Collecting data is big business. In fact, there’s a name for it, Big Data. Some sources of data are the news media, public records, social media, blogs, customer profiles, company reports, and equipment logs. How important is all this data swirling around in the world today to your successful trading?
Due to the volume of the data collected, many companies have found their current data management tools are inadequate to the task. Why?
Three reasons:
The quantity of data collected from several expansive and newer sources such as Facebook, Twitter, LinkedIn, blogs, photographs, is overwhelming. For example, it’s estimated that business data doubles somewhere between a year and a year and a quarter.

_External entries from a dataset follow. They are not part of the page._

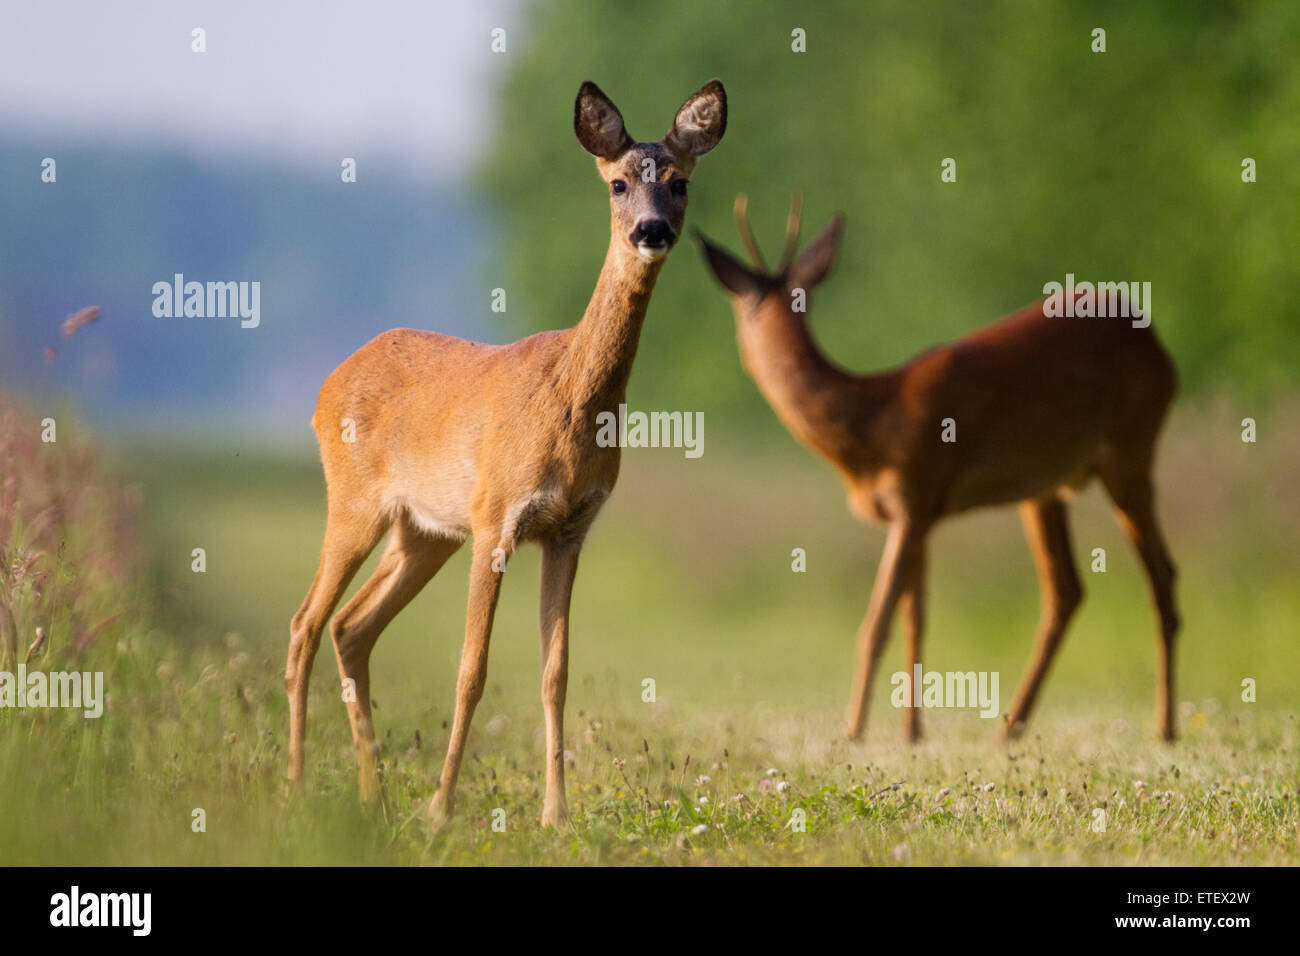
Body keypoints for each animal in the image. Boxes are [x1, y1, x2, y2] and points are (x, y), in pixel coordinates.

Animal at [285, 80, 727, 830]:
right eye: (617, 183)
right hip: (355, 501)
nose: (651, 231)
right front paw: (440, 810)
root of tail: (326, 383)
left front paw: (556, 815)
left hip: (426, 531)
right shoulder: (497, 516)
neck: (572, 400)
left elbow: (556, 673)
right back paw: (293, 783)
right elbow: (472, 668)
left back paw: (373, 797)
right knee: (305, 624)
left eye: (680, 183)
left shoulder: (570, 527)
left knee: (351, 626)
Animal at [695, 194, 1180, 743]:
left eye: (740, 307)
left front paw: (853, 733)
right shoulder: (921, 516)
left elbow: (875, 623)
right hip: (1045, 489)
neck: (871, 419)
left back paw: (1164, 729)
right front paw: (911, 733)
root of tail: (1161, 349)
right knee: (1066, 591)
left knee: (1161, 575)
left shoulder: (913, 500)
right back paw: (1009, 729)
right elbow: (916, 619)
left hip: (1131, 454)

The speed at which the data is produced. One reference I read was that Wal-Mart processes one million transactions per hour.
The disparate types of data collected create challenges for ‘mining’ the data for relevant and useful information.
Question: If the quantity, velocity, and variety of data is posing a problem for the business community with all their sophisticated equipment, software, and resources, how does a trader effectively discover his or her ‘right’ information for making high-probability, informed, trading decisions?
Does the answer rest in reading books, taking courses, participating in chat rooms, subscribing to newsletters, or any one of a number of other resources available? Candidly, I don’t know the ‘right’ answer because as traders we’re all different in how we collect data and convert, process, and prioritize it into relevant and usable information.
But one thing I believe we can all agree on is that we want relevant and valuable information that helps us make better trading decisions. That information for most traders is derived from the market itself in the form of market generated information.
And, going back to the world of Big Data and two of the primary proponents of Big Data, Oracle and IBM, their philosophies embody the concept of infrastructures that collect the data, organize it, analyze it, mine it for relevant and useful information as the basis for making higher-probability decisions.
Isn’t it interesting that big business, with all its resources, basically does what most successful traders do. They use relevant and useful information to make informed decisions.
As traders, we have many, many tools to select from to help us make informed decisions—decisions about where to enter the market, where to place our stops, and when to exit a position. Some work, some don’t. But one that has proved itself as a decision support tool is the Market Profile because of what it does and does not do.
What it does is record and organize market generated data and then display it in a graphical format that, at its core, is relevant and useful information. But, like most information, it is only valuable when interpreted, understood, and used as a basis for making an informed decision.
Bottomline: The conversion process from data to information to decision to action is vital to us as traders because it is a key factor in the results we achieve in our trading.